*** Input records ***

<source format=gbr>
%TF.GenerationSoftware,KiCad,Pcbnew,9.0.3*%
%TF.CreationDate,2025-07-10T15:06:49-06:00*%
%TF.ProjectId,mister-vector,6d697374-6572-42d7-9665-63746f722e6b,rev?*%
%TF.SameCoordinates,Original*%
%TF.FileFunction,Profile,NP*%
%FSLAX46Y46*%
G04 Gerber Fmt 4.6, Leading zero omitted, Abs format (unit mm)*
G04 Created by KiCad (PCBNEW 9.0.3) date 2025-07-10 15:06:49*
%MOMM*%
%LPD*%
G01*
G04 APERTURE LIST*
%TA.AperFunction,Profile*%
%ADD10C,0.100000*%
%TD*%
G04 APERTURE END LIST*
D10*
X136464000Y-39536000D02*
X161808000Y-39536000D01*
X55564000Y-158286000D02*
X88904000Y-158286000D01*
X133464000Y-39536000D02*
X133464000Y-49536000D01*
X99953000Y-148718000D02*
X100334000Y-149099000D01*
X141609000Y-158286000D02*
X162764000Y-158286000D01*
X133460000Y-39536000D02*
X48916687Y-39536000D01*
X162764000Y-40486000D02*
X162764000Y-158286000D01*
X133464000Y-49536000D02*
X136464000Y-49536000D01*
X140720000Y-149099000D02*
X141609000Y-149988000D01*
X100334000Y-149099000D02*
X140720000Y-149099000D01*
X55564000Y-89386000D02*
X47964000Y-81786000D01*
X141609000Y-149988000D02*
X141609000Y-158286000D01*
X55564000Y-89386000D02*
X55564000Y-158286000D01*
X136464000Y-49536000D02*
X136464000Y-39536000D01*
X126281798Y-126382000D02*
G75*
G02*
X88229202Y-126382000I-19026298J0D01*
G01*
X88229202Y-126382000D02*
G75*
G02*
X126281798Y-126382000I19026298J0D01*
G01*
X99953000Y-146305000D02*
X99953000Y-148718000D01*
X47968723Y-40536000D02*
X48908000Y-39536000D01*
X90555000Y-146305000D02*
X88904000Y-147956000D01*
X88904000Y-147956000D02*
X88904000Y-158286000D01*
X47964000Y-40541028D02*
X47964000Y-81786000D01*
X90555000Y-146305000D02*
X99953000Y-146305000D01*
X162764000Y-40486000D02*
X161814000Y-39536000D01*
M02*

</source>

*** End of Input records ***
*** Input records ***

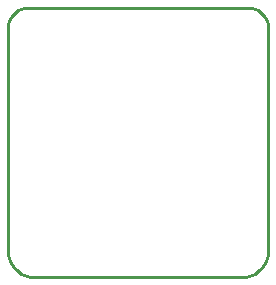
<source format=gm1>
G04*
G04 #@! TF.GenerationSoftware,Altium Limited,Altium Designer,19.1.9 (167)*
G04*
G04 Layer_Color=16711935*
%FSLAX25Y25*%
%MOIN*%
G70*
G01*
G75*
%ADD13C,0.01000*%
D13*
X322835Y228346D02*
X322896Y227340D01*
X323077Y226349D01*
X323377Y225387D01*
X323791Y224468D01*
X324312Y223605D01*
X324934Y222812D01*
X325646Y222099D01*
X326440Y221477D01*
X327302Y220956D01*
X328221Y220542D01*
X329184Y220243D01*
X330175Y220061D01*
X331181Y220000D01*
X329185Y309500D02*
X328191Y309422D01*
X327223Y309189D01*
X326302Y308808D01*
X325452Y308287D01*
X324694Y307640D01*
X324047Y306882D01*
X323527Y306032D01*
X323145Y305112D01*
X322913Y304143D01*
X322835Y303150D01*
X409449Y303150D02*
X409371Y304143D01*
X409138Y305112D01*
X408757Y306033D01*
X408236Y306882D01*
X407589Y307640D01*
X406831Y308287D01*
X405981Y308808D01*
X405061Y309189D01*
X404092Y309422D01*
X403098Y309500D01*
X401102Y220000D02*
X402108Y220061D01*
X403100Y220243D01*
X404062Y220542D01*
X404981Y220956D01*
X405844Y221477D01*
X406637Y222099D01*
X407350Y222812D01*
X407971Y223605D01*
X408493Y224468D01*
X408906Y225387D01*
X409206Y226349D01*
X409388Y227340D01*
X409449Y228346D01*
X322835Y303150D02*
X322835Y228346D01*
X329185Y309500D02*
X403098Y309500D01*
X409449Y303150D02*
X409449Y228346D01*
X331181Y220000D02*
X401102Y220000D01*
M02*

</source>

*** End of Input records ***

Aim of the task :: Show all lines from the listing above in which "source" appears.

Task solution ::
<source format=gbr>
</source>
<source format=gm1>
</source>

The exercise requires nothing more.